Plese help me with this:

Use mathematical induction to prove this (n+1)^n < (n)^n+1 for all n> or =3.

Is anyone has an idea? I find it so hard.

2. ## Re: Mathematical induction

Have you tried anything so far? What is the base step?

3. ## Re: Mathematical induction

This is the first step. Suppose n=k. Where k is equal or greatee than 3.

(K+1)^k < (k)^k+1
[K(1+1/k)]^k < k^k *k
K^k *(1+1/k)^k <k^k *k
(1+1/k)^k < k

Trivial case: if k=3
(1+1/3)^3 < 3
2.37< 3

Second step: suppose n= k is true. Then n= k+1 must be also true.
I have a problem with this step. I cant prove it. 😥😥😥😥

4. ## Re: Mathematical induction

Method by trying to "work backwards":

You could do the inductive step in one line if it were true that: $\displaystyle \frac{(n+2)^{n+1}}{(n+1)^n} < \frac{(n+1)^{n+2}}{n^{n+1}}$ (for $\displaystyle n \ge 3$).

Do you see why? Since everything in sight is positive, you'd have, for $\displaystyle n \ge 3$, that:

$\displaystyle 0 < (n+1)^n < n^{n+1}$ (your inductive assumption) and $\displaystyle 0 < \frac{(n+2)^{n+1}}{(n+1)^n} < \frac{(n+1)^{n+2}}{n^{n+1}}$ (this wonderful thing that gets the job done if it happens to be true)

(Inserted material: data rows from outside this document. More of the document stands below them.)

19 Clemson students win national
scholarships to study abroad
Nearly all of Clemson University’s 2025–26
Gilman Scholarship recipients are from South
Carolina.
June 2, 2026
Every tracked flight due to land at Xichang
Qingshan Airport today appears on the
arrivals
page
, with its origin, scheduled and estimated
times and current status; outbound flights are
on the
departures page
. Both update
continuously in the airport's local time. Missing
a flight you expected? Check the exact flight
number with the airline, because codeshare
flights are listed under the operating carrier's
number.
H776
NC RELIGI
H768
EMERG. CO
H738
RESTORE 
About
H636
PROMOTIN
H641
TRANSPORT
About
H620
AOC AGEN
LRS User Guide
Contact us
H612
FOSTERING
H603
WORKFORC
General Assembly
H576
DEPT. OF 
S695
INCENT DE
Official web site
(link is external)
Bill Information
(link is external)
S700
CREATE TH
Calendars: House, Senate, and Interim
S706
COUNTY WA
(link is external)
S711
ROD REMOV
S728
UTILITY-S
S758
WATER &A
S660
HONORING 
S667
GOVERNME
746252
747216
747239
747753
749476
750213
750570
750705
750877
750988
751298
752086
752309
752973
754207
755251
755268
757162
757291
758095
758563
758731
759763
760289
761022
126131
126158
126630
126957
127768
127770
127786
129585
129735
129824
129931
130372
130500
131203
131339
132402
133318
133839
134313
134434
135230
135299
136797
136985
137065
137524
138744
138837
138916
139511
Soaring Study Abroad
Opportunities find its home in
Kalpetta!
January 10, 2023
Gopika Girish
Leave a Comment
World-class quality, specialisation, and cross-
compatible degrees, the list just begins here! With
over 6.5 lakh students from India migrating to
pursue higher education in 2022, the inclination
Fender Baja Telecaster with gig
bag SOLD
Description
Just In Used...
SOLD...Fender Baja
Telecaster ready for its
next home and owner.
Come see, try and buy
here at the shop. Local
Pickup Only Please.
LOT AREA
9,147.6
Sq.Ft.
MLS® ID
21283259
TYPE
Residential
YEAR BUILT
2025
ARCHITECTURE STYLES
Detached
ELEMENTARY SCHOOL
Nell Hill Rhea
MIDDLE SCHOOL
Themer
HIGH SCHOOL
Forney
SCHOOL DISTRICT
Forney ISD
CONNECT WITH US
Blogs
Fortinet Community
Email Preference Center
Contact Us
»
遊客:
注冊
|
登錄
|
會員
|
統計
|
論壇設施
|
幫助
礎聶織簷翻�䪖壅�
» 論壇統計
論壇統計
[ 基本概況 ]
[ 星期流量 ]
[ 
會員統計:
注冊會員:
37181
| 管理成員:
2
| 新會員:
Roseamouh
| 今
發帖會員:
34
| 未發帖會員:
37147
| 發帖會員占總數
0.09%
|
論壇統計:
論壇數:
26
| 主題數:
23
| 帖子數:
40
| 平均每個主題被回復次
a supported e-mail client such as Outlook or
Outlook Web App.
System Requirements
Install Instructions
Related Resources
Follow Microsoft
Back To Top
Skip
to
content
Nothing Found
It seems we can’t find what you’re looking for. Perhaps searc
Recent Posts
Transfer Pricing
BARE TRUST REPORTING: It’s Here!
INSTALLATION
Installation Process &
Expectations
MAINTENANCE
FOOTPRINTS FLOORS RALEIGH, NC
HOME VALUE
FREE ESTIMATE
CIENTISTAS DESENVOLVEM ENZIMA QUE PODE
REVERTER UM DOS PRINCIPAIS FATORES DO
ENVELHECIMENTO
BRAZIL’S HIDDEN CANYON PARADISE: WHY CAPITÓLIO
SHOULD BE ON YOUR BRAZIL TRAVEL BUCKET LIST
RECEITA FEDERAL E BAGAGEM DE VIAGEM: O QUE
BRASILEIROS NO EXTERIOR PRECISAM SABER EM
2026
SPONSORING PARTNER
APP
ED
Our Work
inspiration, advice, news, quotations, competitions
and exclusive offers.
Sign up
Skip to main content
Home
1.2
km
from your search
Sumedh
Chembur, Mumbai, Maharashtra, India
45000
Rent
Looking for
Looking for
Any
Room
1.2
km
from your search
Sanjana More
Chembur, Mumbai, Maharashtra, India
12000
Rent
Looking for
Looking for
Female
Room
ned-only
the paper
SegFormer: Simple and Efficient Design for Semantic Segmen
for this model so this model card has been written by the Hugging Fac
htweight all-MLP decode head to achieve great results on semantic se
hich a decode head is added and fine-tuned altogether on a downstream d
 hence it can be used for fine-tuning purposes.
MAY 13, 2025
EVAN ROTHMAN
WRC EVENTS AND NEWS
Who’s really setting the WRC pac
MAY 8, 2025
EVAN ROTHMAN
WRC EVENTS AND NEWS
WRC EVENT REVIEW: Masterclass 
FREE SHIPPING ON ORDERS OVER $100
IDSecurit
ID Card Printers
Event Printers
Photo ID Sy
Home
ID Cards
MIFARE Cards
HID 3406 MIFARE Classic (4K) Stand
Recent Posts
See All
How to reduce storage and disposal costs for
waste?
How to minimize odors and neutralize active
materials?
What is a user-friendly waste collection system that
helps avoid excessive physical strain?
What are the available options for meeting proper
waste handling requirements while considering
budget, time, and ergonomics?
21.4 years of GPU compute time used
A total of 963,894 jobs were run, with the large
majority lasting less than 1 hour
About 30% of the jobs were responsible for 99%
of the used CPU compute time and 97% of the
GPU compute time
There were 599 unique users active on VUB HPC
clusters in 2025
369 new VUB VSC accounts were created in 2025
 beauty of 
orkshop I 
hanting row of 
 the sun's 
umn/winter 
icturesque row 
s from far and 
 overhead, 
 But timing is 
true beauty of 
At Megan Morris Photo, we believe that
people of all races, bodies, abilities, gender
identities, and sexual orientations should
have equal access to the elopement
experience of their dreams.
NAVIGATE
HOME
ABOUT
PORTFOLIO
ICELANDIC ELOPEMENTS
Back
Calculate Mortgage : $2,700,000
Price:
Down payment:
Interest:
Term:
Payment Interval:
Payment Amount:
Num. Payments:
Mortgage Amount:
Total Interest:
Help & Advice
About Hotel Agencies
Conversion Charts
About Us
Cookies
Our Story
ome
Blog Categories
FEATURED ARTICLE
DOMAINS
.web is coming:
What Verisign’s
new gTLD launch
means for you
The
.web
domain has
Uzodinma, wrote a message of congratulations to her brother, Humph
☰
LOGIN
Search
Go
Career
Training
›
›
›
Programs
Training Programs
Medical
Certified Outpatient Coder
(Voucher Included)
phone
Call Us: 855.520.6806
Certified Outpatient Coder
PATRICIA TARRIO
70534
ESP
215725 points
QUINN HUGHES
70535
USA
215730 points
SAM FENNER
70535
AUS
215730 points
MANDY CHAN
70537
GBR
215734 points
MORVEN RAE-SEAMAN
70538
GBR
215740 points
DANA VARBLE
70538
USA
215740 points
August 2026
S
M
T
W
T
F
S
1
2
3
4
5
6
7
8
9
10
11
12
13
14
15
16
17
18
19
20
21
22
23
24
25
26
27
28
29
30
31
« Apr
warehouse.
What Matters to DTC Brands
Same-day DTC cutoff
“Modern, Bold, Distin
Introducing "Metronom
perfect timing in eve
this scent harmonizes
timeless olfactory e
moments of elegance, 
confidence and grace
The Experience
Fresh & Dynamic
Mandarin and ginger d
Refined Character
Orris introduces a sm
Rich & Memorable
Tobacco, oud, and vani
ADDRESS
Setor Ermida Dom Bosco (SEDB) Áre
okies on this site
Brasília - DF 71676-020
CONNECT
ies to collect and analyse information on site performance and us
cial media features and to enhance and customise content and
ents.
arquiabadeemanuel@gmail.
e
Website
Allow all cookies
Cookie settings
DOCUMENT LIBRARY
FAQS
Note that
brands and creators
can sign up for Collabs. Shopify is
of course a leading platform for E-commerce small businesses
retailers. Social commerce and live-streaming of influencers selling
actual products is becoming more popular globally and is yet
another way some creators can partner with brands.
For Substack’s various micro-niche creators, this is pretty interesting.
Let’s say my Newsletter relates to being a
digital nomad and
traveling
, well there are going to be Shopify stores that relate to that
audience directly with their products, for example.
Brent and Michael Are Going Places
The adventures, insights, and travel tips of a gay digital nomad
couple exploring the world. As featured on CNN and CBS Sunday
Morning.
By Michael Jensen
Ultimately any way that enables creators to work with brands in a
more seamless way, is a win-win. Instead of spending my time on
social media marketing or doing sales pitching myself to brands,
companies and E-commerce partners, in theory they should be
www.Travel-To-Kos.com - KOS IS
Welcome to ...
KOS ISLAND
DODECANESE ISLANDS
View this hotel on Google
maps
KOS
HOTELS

and therefore $\displaystyle 0 < \left( (n+1)^n \right) \ \left( \frac{(n+2)^{n+1}}{(n+1)^n} \right) < \left( n^{n+1} \right) \ \left( \frac{(n+1)^{n+2}}{n^{n+1}} \right)$,

which would prove that $\displaystyle 0 < (n+2)^{n+1} < (n+1)^{n+2}$.

And that would prove the induction.

Do you see why I called that working backwards? I chose to consider $\displaystyle \frac{(n+2)^{n+1}}{(n+1)^n} < \frac{(n+1)^{n+2}}{n^{n+1}}$ because, if it were true, it would be exactly what would be needed to get the job done.

It turns out that $\displaystyle \frac{(n+2)^{n+1}}{(n+1)^n} < \frac{(n+1)^{n+2}}{n^{n+1}}$ is true (actually for all $\displaystyle n \ge 1$), and you can prove that directly with some algebra. Can you see how?

5. ## Re: Mathematical induction

Im sosory. I just dont get it on how you started the process. 😥

6. ## Re: Mathematical induction

An alternative approach is to examine the binomial expansion$$(n+1)^{n+2}=\sum_{k=0}^{n+2}{n +2\choose k}n^k$$
We can use the inductive assumption on each term and the identity $${m+1 \choose i} = {m \choose i-1} + {m \choose i}$$
This should lead to something similar (but greater than) the binomial expansion of $$(n+2)^{n+1} = \big((n+1)+1\big)^{n+1}=\sum_{j=0}^{n+1} {n+1 \choose j}(n+1)^j$$

7. ## Re: Mathematical induction

Hard to tell if you REALLY can't...or are too lazy